As you might have seen in the upcoming v2.6 rules, there is a new weapon added called the War Horn. This is a 1A-3D range weapon with the “Motivate” special ability (basically lifesteal). So for once a mini with a musical instrument was useful (outside of being a Bard in D&D).
The downside was, being Warhammer Fantasy, this mini had a sword. But I easily converted that by chopping off his hand and using an autopistol from my Necromunda parts. The best part is this particular Dark Elf mini is meant to have a reptile skin as a cloak, which is a perfect dinosaur looking skin.

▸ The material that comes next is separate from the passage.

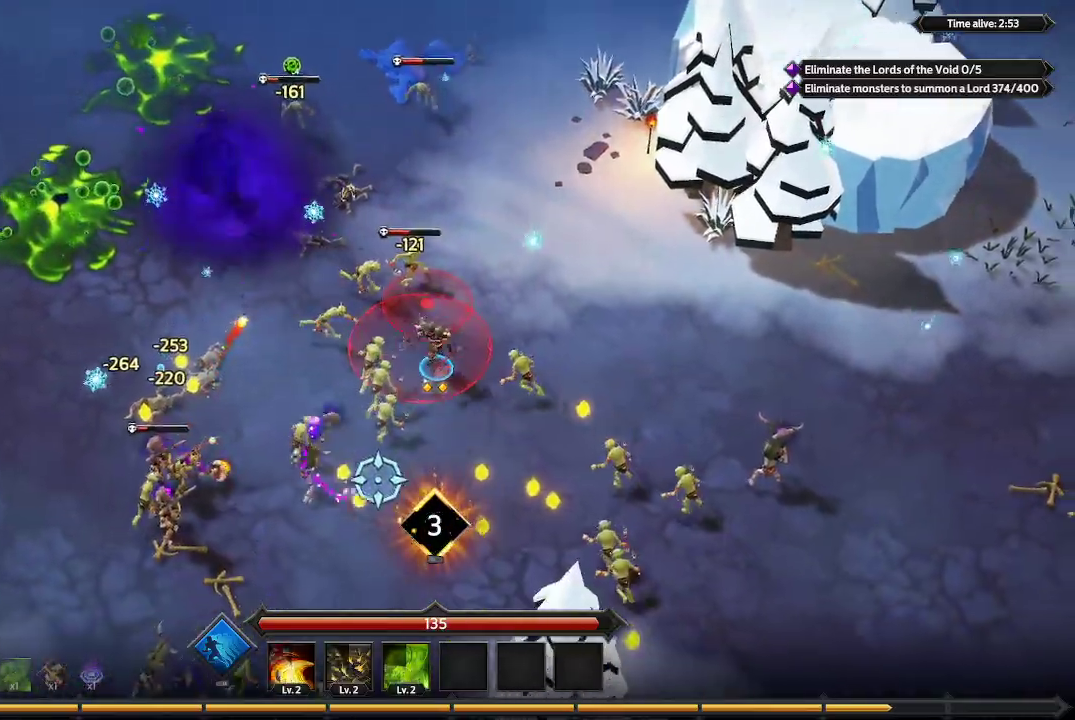
{"buttons": [], "left_stick": "down", "right_stick": "left", "events": [[200, "left_stick", "down"], [367, "right_stick", "left"]]}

As you can see the arm conversion turned out quite well, I think. For the paint scheme I went with a traditional dinosaur skin color of green. When it comes to painting I generally do a few washes but very little drybrushing. Those are both painting techniques, with “washing” meaning adding water to a darker color and painting it on, and the watered down paint creeps into all the recesses and crevices of the mini. Drybrushing is using a lighter color than what you’re painting onto, wiping off almost all the paint from the brush, and then lightly stroking the brush over the top to pick out the raised areas. Basically think of washing as adding shadows, and drybrushing as adding highlights.
Anyway I normally prefer rich, basic colors instead of the style of drybrushing. However the dinosaur cloak for this mini was the perfect use case for both techniques, as the scales had lots of recesses between them, and I could also pick out the edges with some drybrushing. So I did a green base, then washed with a teal color, then drybrushed some bright green over that. In the end the cloak looks nice and realistic.
Otherwise a simple reddish pink and gold scheme, with the horn being a natural bone color, and the gun (for once) not having steel/metal coloring and instead just being wood and black. I opted to paint the helmet visor pure black instead of a flesh tone because I find it more menacing to look like a completely shadowed face (think of a cheesy 1990s cartoon villain).
All in all I’m happy with the result.